Recently, The New Yorker's Jia Tolentino wrote a really interesting piece about this great song's bizarre writing credits and received a link to this video in response:
I love it for 17 reasons.
- As previously mentioned, THE SONG. It's a song you can dance or cry to, and a song sung in part by a boy who didn't really like to sing before. It's a song with at least four different hooks and each one is irresistible.
- The bear costume. But specifically the moment when the dancer turns around and it's revealed that the bear costume has a gaping open back like a hospital gown. Great plot twist.
- The aesthetic. Love beige.
- The sister. Based on responses to the original tweet, I've deduced that this video was made by a pair of sisters. The sister who is recording is completely unable to contain herself and nearly ruins the joke by laughing through most of it. I don't care! I miss my siblings, who do not live near me.
- The dream. The makers of this video are already tweeting aggressively at official accounts for The Ellen Show and the Chainsmokers, hoping to get a little bit famous. One of their friends requests that if they do make it to the show, they discuss an upcoming science fair.
- The room for improvisation. Near the beginning of this video, bear-girl hits her mark every time. Clearly, she has thought about how she plans to dance to the first 20 seconds of this song. After that, she spirals into a series of unplanned Casper Slide moves and frenetic waving, which ends with her falling over. Spontaneity is so rare on the web! More please!
- It's 68 seconds long. Almost "nice," and exactly the amount of content you can consume at work before you're technically guilty of time theft. That doesn't really account for the number of times I've watched it so far, which is nine.
- The suburbs. You don't make this video if you live in a city. You just don't have the free time, the space, the carpeting, the sincerity, the sister, the messed-up doll stroller, the banister, the as-seen-on-TV bear costume, or the privacy.

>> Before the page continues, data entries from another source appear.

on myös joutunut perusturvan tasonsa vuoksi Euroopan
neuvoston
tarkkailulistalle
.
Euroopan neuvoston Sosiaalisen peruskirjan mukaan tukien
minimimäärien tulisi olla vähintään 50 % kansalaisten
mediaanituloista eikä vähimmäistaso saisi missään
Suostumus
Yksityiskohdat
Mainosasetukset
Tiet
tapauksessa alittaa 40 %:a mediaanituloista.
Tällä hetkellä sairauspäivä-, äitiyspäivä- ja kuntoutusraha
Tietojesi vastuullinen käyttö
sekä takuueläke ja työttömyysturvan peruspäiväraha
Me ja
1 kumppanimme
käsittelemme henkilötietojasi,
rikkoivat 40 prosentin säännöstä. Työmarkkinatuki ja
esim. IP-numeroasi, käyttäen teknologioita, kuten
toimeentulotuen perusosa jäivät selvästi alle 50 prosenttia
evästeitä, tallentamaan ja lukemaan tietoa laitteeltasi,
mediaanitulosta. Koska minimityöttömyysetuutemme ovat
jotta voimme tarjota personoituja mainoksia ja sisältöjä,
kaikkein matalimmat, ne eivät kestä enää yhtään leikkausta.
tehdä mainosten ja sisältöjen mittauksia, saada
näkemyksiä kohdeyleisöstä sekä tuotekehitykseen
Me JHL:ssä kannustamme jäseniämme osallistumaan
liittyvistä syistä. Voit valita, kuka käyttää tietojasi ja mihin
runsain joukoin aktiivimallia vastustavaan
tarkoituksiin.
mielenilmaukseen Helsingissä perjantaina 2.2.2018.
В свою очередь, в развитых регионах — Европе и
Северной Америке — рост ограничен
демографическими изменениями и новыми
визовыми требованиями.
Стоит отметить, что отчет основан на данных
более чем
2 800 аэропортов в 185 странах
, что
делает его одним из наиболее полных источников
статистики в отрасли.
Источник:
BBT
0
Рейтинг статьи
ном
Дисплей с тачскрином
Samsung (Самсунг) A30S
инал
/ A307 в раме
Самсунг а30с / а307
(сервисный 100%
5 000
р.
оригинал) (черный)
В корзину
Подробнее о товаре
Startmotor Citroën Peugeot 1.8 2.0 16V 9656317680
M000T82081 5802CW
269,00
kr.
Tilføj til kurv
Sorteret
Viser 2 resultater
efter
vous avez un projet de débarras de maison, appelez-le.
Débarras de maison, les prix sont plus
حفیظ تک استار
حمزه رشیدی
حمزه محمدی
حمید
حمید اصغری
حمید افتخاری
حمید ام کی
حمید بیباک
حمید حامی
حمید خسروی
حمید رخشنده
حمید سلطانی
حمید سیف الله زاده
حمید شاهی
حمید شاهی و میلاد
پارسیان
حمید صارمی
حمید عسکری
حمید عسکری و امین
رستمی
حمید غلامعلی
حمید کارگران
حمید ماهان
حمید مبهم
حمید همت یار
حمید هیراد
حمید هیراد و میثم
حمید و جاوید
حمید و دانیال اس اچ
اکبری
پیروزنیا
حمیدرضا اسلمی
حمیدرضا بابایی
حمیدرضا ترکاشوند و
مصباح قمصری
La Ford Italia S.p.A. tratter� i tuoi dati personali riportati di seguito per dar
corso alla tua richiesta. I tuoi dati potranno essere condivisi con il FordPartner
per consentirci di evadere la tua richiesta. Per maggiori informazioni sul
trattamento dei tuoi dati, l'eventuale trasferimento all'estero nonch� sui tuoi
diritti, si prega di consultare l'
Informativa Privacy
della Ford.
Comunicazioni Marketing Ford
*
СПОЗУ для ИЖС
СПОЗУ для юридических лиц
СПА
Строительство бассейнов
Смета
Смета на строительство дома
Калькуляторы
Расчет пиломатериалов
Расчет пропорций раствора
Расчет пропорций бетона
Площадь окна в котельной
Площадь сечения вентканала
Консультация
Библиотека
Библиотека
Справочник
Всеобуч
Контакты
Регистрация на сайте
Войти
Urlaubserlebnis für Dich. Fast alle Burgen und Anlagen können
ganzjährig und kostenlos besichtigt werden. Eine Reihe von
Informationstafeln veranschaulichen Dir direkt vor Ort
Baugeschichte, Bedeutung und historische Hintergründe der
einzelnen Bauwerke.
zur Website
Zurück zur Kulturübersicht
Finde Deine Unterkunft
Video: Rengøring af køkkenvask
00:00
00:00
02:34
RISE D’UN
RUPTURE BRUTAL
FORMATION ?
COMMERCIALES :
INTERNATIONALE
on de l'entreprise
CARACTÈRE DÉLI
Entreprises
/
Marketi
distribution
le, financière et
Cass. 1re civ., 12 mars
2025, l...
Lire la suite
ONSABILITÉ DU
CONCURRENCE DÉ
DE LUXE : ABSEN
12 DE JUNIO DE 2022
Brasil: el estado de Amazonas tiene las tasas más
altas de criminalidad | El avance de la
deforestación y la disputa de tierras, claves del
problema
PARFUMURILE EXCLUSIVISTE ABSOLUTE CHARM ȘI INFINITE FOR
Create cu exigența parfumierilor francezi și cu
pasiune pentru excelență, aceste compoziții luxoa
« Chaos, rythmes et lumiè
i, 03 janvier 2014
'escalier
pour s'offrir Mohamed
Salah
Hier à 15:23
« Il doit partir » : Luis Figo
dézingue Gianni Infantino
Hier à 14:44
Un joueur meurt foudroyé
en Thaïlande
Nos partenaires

- It led me to read this very good essay by Paul Ford about "The American Room," a cookie-cutter suburban space that appears in most of your favorite videos:
- I needed it.
- I sent it to my mom.
- I sent it to my sisters, whom I miss.
- Again with the science fair!
"The people dancing and talking and singing in beige rooms with 8' ceilings are surrounded by standards, physically and online. Technological standards like HTML5 also allow us to view web pages and look at video over the Internet. All of their frolic is bounded by a set of conventions that are essentially invisible yet define our national physical and technological architecture. Their dancing, talking bodies are the only non-standardized things in the videos."